Task requirements: Return all the entries exactly, keeping pictures out.

Stored data:
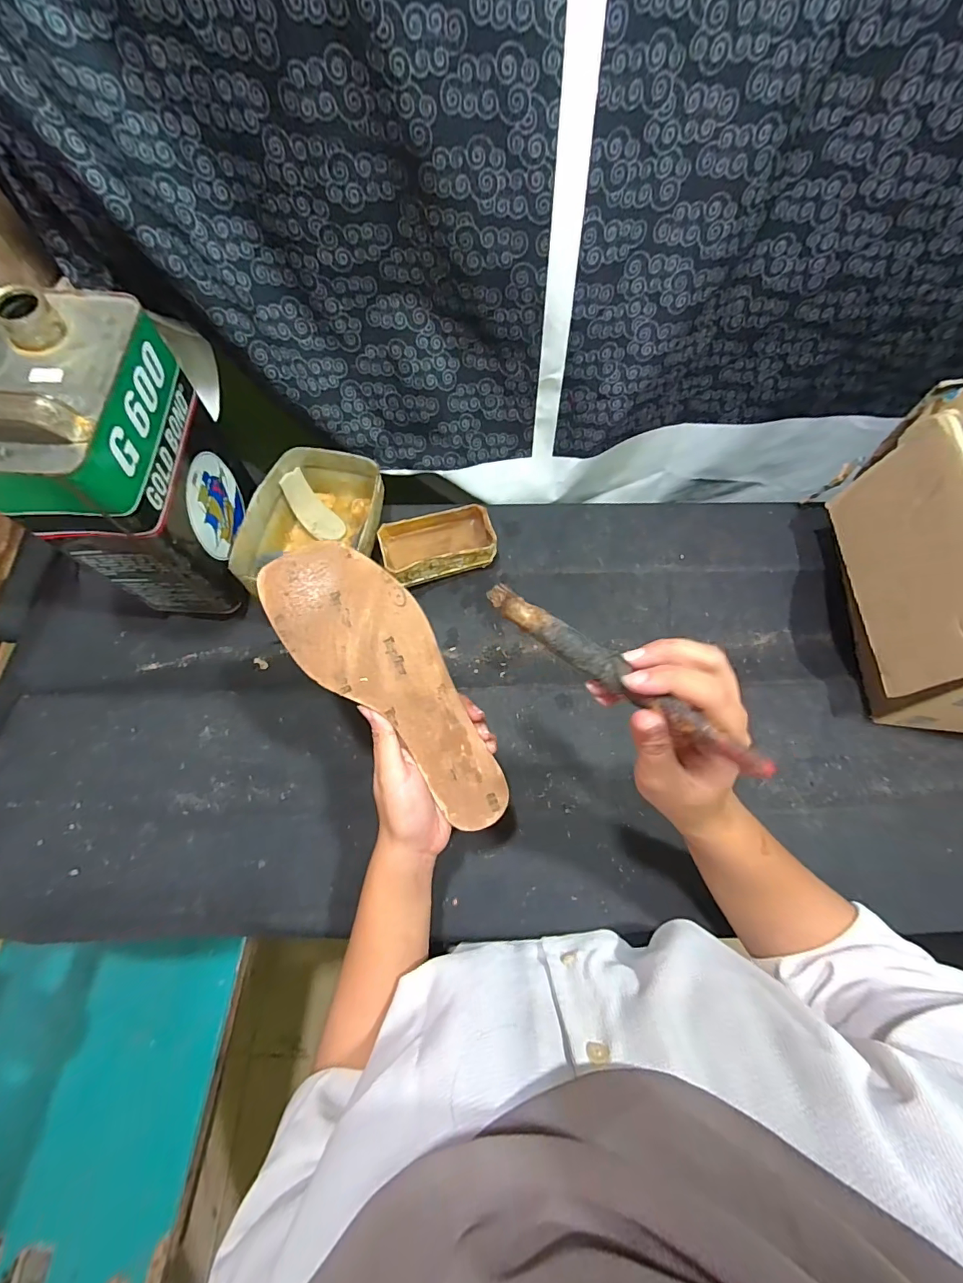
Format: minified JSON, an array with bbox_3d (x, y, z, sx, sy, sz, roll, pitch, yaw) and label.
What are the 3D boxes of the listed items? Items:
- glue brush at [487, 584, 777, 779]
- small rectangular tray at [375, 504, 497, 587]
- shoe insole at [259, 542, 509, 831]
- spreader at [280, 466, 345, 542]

Response to this task:
Format: minified JSON, an array with bbox_3d (x, y, z, sx, sy, sz, roll, pitch, yaw) and label.
What are the 3D boxes of the listed items? Items:
- glue brush at [487, 584, 777, 779]
- small rectangular tray at [375, 504, 497, 587]
- shoe insole at [259, 542, 509, 831]
- spreader at [280, 466, 345, 542]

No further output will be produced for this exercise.